2023-02-23 20:56:24,307 | INFO : run task done.
2023-02-23 20:56:28,883 | INFO : called evaluate()
2023-02-23 20:56:28,895 | INFO : Accuracy after evaluation: 0.9604904632152589
2023-02-23 20:56:28,896 | INFO : Evaluation completed
Performance(score: 0.9604904632152589, dashboard: (3 metric groups))
For comparison, we can also obtain the performance without pre-trained weights as below:
(otx) ...$ otx train
...
2023-02-23 18:24:34,453 | INFO : run task done.
2023-02-23 18:24:39,043 | INFO : called evaluate()
2023-02-23 18:24:39,056 | INFO : Accuracy after evaluation: 0.9550408719346049
2023-02-23 18:24:39,056 | INFO : Evaluation completed
Performance(score: 0.9550408719346049, dashboard: (3 metric groups))
With self-supervised learning, we can obtain well-adaptive weights and train the model more accurately.
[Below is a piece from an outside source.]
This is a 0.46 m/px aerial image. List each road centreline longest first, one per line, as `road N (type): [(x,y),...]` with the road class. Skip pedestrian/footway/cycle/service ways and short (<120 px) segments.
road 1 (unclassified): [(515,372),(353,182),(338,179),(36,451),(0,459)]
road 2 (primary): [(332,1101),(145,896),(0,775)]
This example showed a little improvement (0.955 → 0.960), but if we use only a few samples that are too difficult to train a model on, then self-supervised learning can be the solution to improve the model perfomance more significantly. You can check performance improvement examples in self-supervised learning for classification documentation.
Note
Then we obtain the new model after fine-tuning, we can proceed with optimization and exporting as described in classification tutorial.